Não há como explicar a política de terra arrasada promovida pela ideologia de Paulo Guedes a não ser como expressão de uma indiferença totalitária e desumana, criminosa e separatista.
A desigual distribuição da renda nacional nos levou a ilhas de enriquecimento em um mar de injustiças, onde se pretendeu comprar o silêncio e o compadrio através de mecanismos medievais de que o Orçamento Secreto é apenas um dos aspectos mais salientes.
O ódio aqui plantado pela ideologia da cobiça e da desonestidade teve ainda o infausto resultado de confundir valores humanos com preceitos religiosos numa mistura explosiva para a matriz de nosso sincretismo religioso.

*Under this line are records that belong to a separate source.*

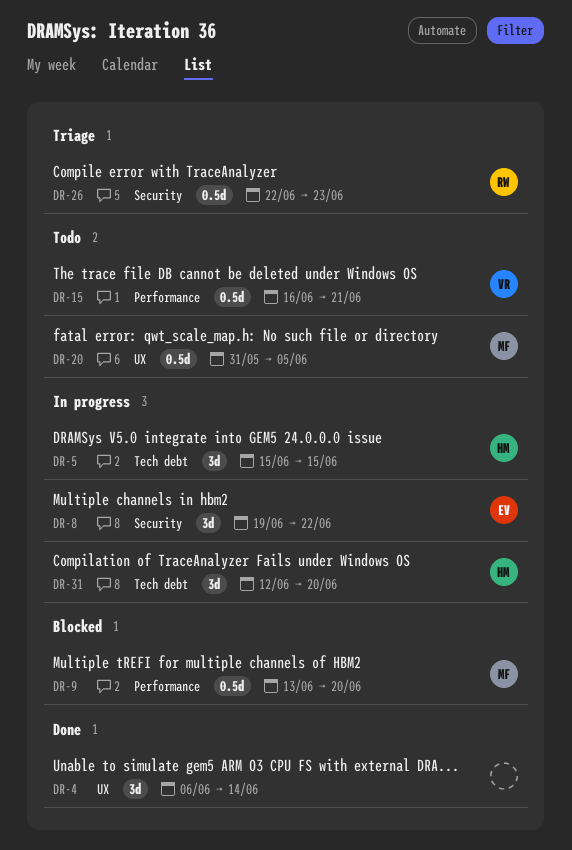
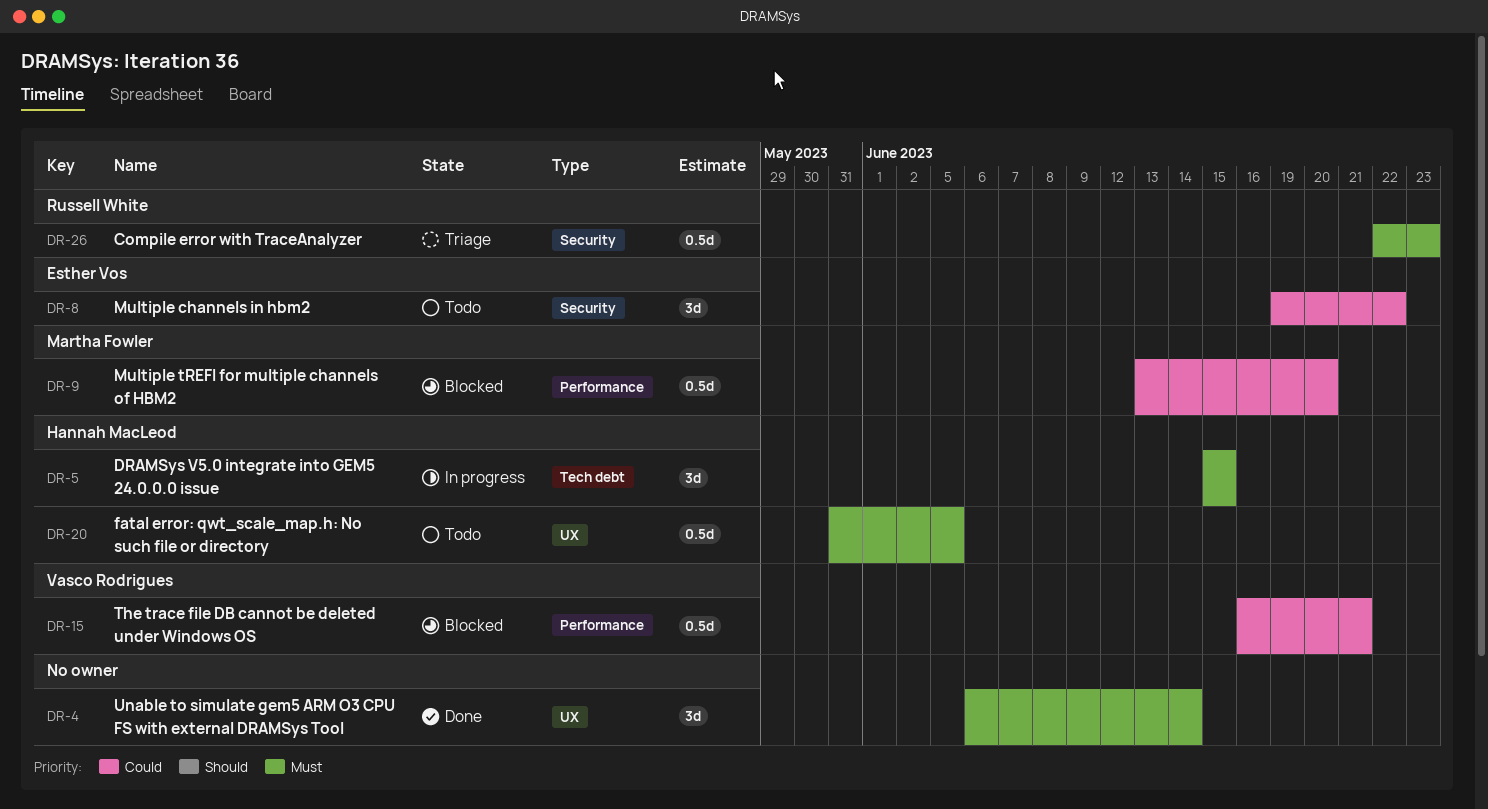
DR-8, status: In progress -> Todo
DR-15, status: Todo -> Blocked
DR-20, owner: Martha Fowler -> Hannah MacLeod
DR-31: present -> none

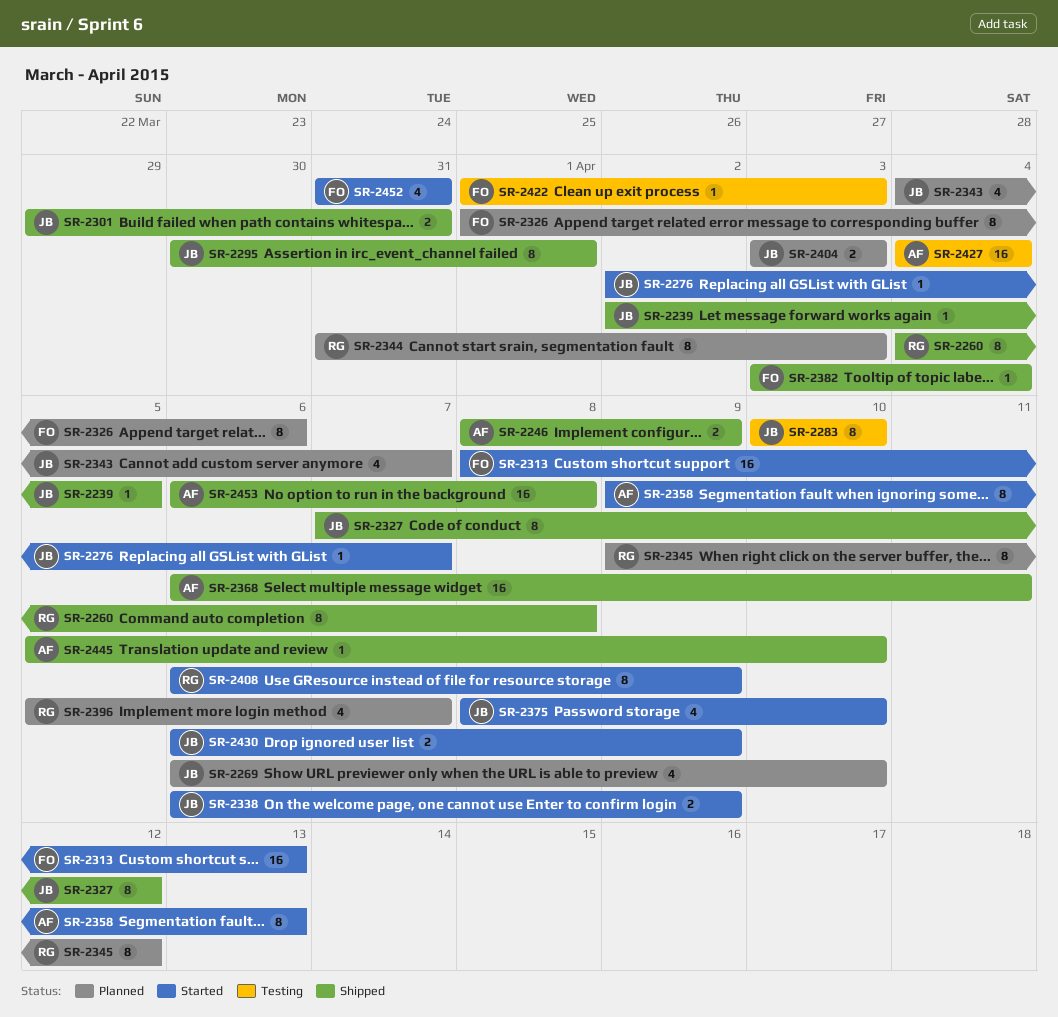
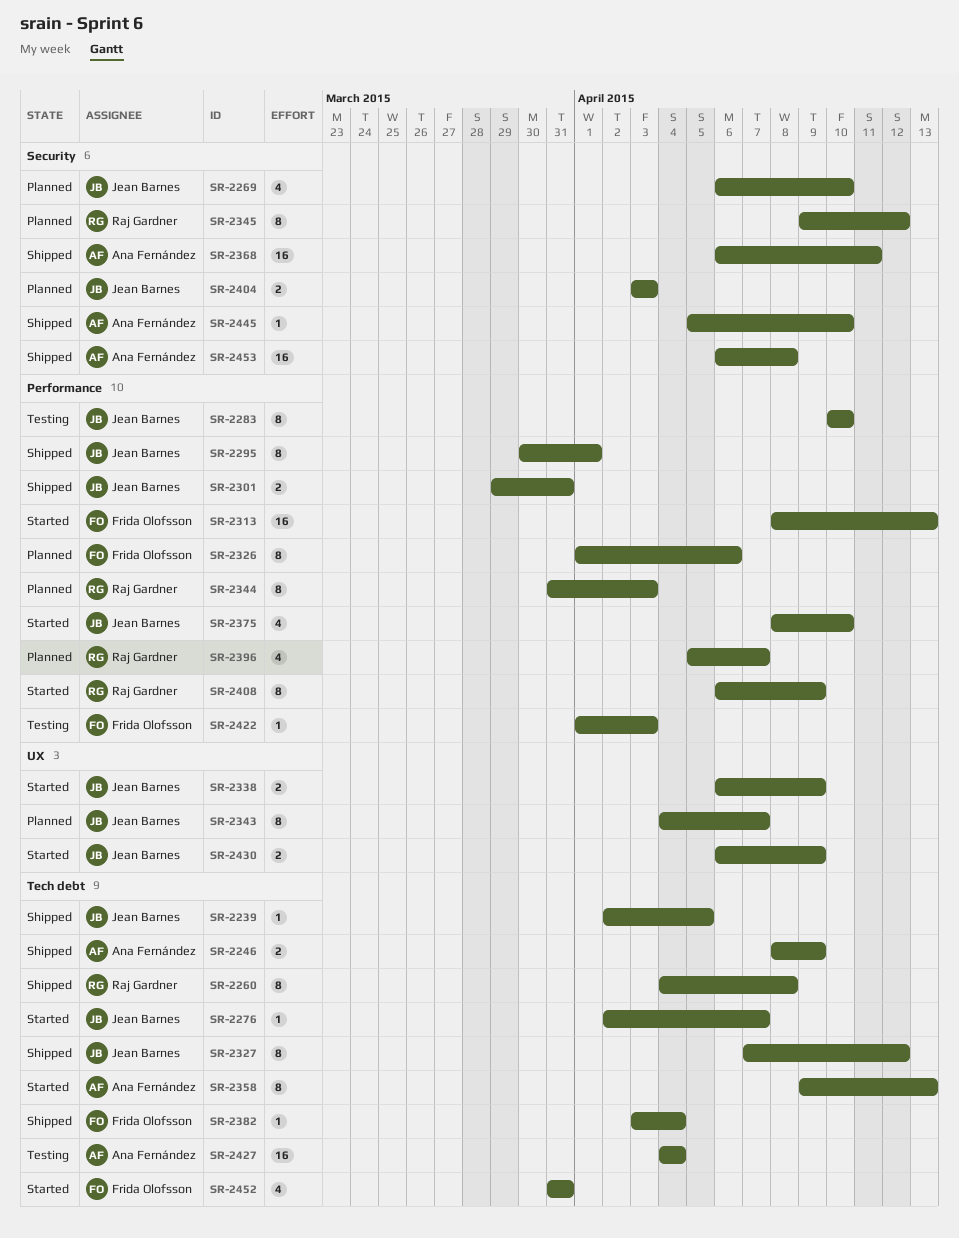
SR-2343, estimate: 4 -> 8

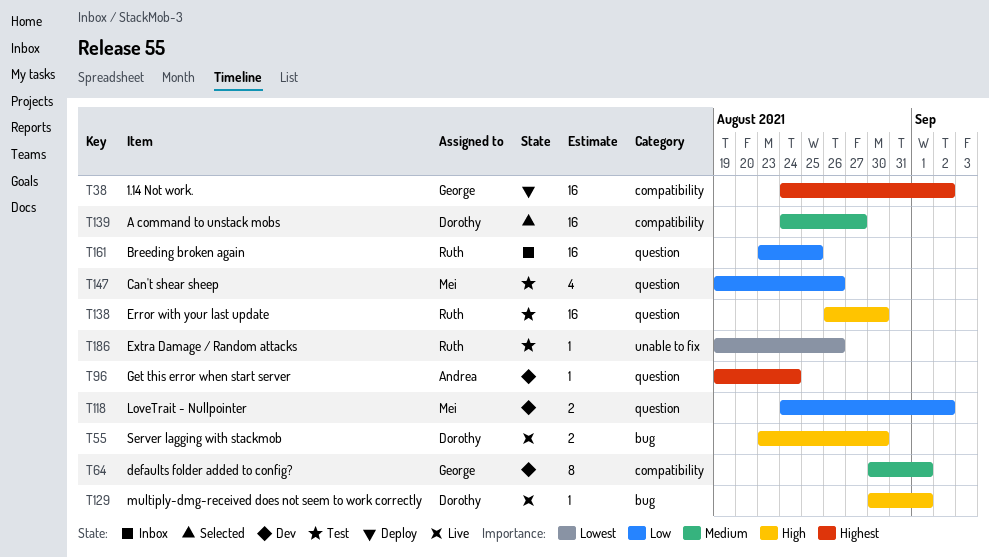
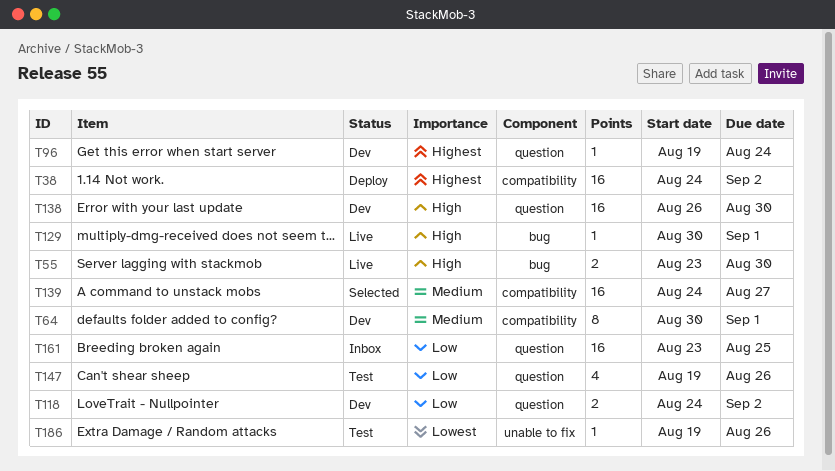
T138, status: Test -> Dev

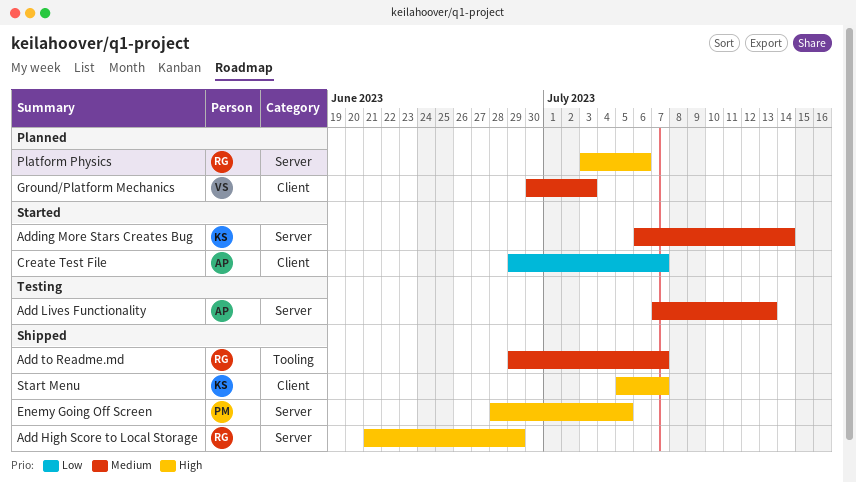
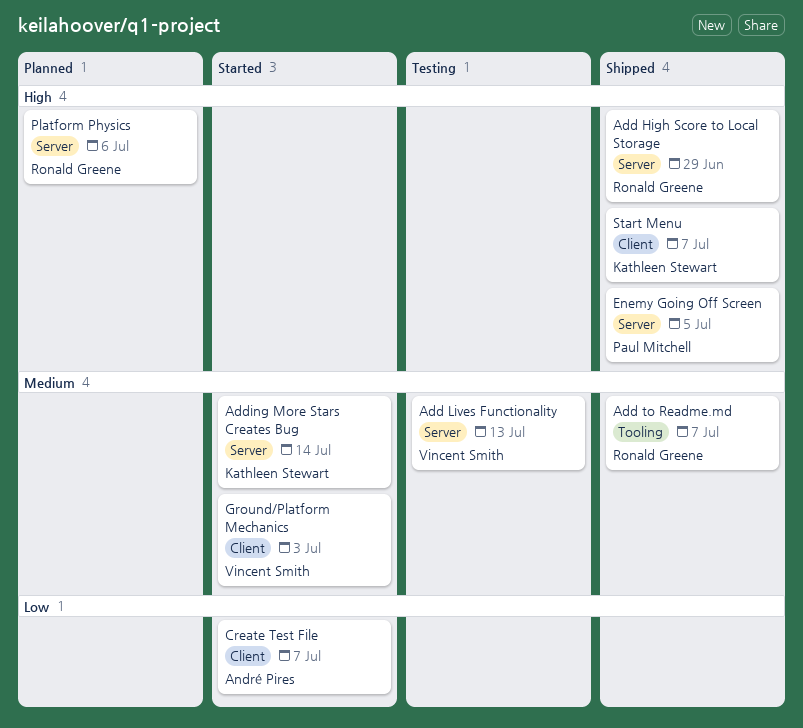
Add Lives Functionality, owner: André Pires -> Vincent Smith
Ground/Platform Mechanics, status: Planned -> Started

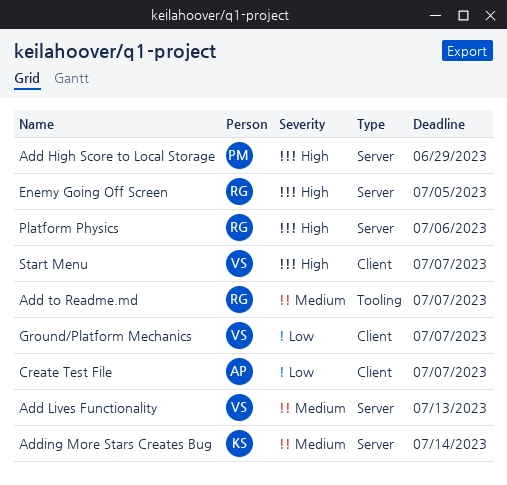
Add High Score to Local Storage, owner: Ronald Greene -> Paul Mitchell
Enemy Going Off Screen, owner: Paul Mitchell -> Ronald Greene
Ground/Platform Mechanics, priority: Medium -> Low
Ground/Platform Mechanics, due: Jul 3 -> Jul 7
Start Menu, owner: Kathleen Stewart -> Vincent Smith

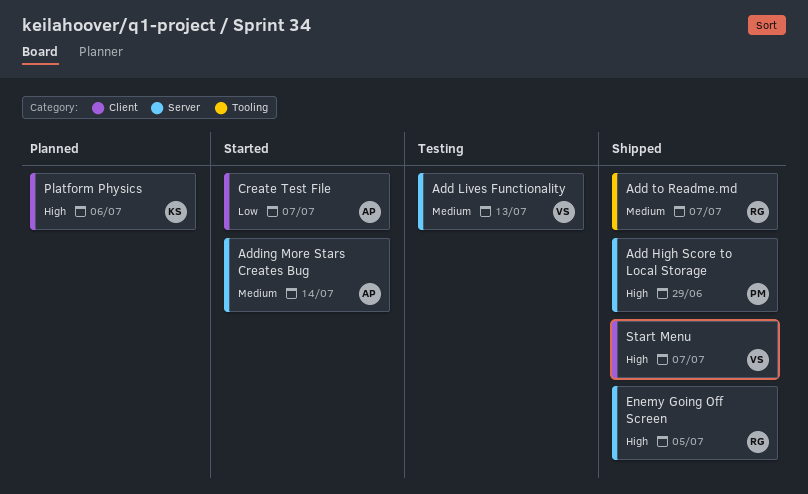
Adding More Stars Creates Bug, owner: KS -> AP
Ground/Platform Mechanics: present -> none
Platform Physics, owner: RG -> KS
Platform Physics, label: Server -> Client

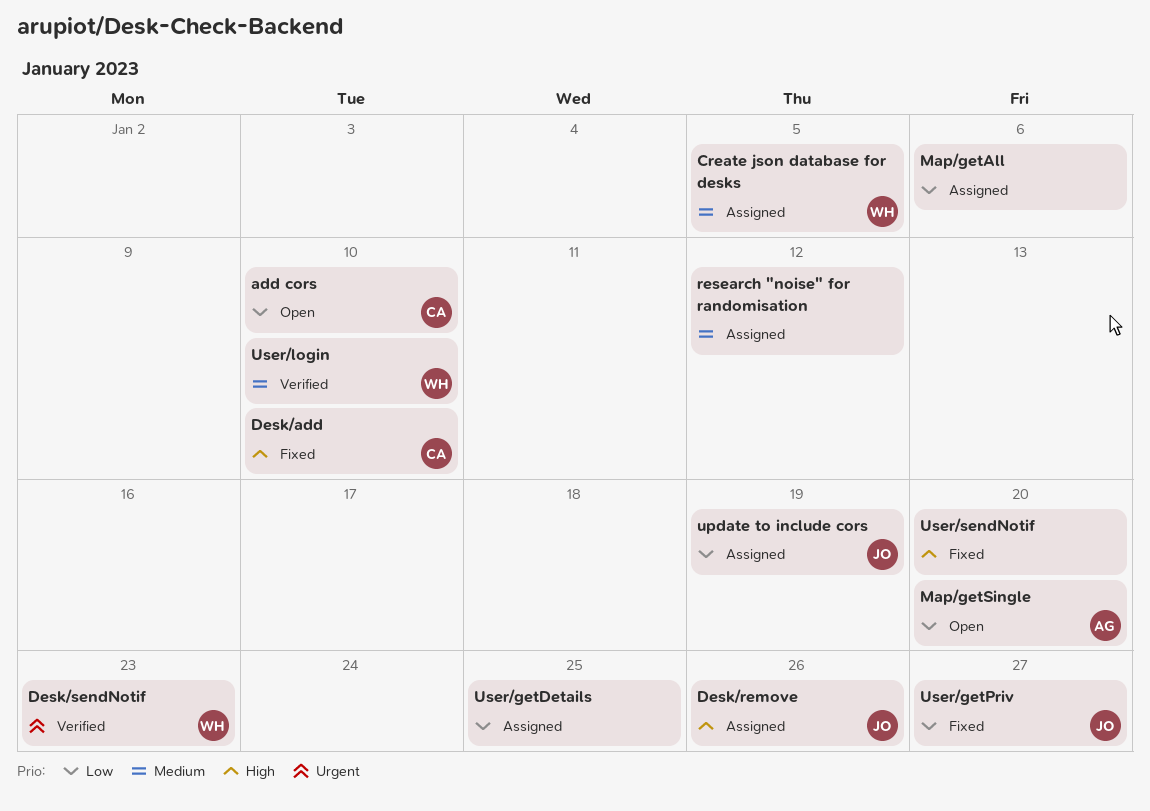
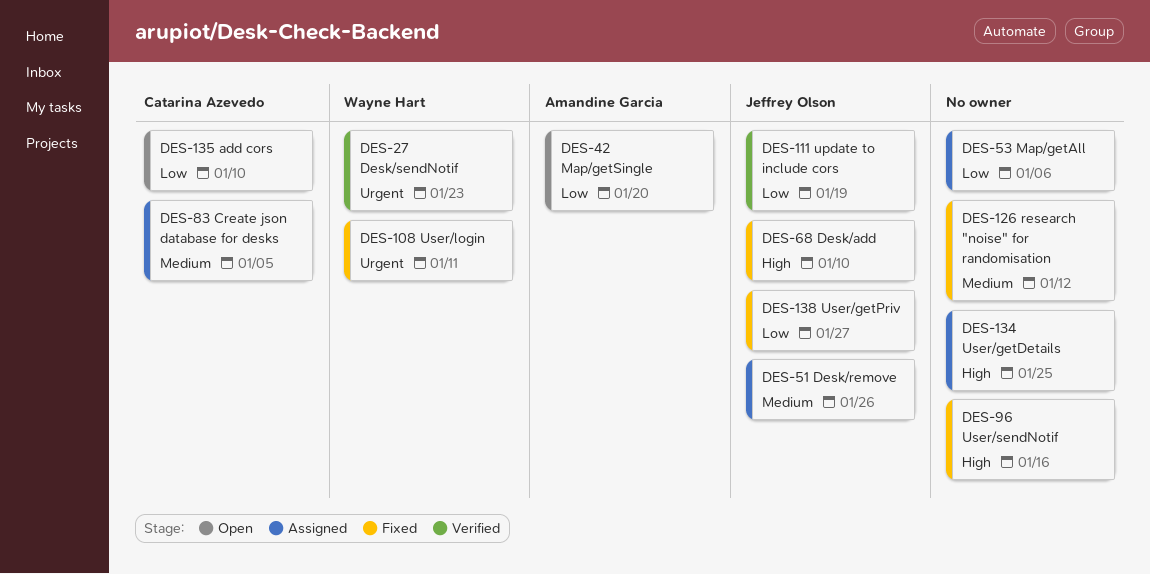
Create json database for desks, owner: Wayne Hart -> Catarina Azevedo
Desk/add, owner: Catarina Azevedo -> Jeffrey Olson
Desk/remove, priority: High -> Medium
research "noise" for randomisation, status: Assigned -> Fixed
update to include cors, status: Assigned -> Verified
User/getDetails, priority: Low -> High
User/login, status: Verified -> Fixed
User/login, priority: Medium -> Urgent
User/login, due: Jan 10 -> Jan 11
User/sendNotif, due: Jan 20 -> Jan 16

Houve sim um deliberado, metódico e criminoso trabalho de jogar brasileiros contra brasileiros com o estímulo à compra de armas, ao racismo e ao sempre inesquecível “perigo comunista”, estandarte dos passistas das escolas de samba do capitalismo predatório, cujo "oficial do dia“ atende pelo nome de Trump, que nunca escondeu seu compromisso com o poder a qualquer preço, inclusive o da liberdade.
Nesta ladainha demoníaca nossos líderes mergulharam como bonecos de ventríloquos com o claro projeto de transformar o Brasil num subcapítulo do novo colonialismo iniciado nos anos 70 do século passado.
Como bem nos alerta o discurso do parlatório, só uma frente ampla e determinada a repor em seus devidos lugares os princípios da solidariedade humana e da Democracia representativa, com seu sistema de independência dos Poderes, poderá nos salvar de um novo mergulho nas trevas de um autoritarismo canhestro e castrense. Este o tabuleiro em que se joga a nossa sorte como nação.
Resta saber se estaremos à altura de entender a mensagem com que o destino generosamente nos presenteou.
A hora de o Brasil mostrar sua dignidade bate à nossa porta. Não baterá mais uma vez. E já sabemos a cor e o fedor da alternativa.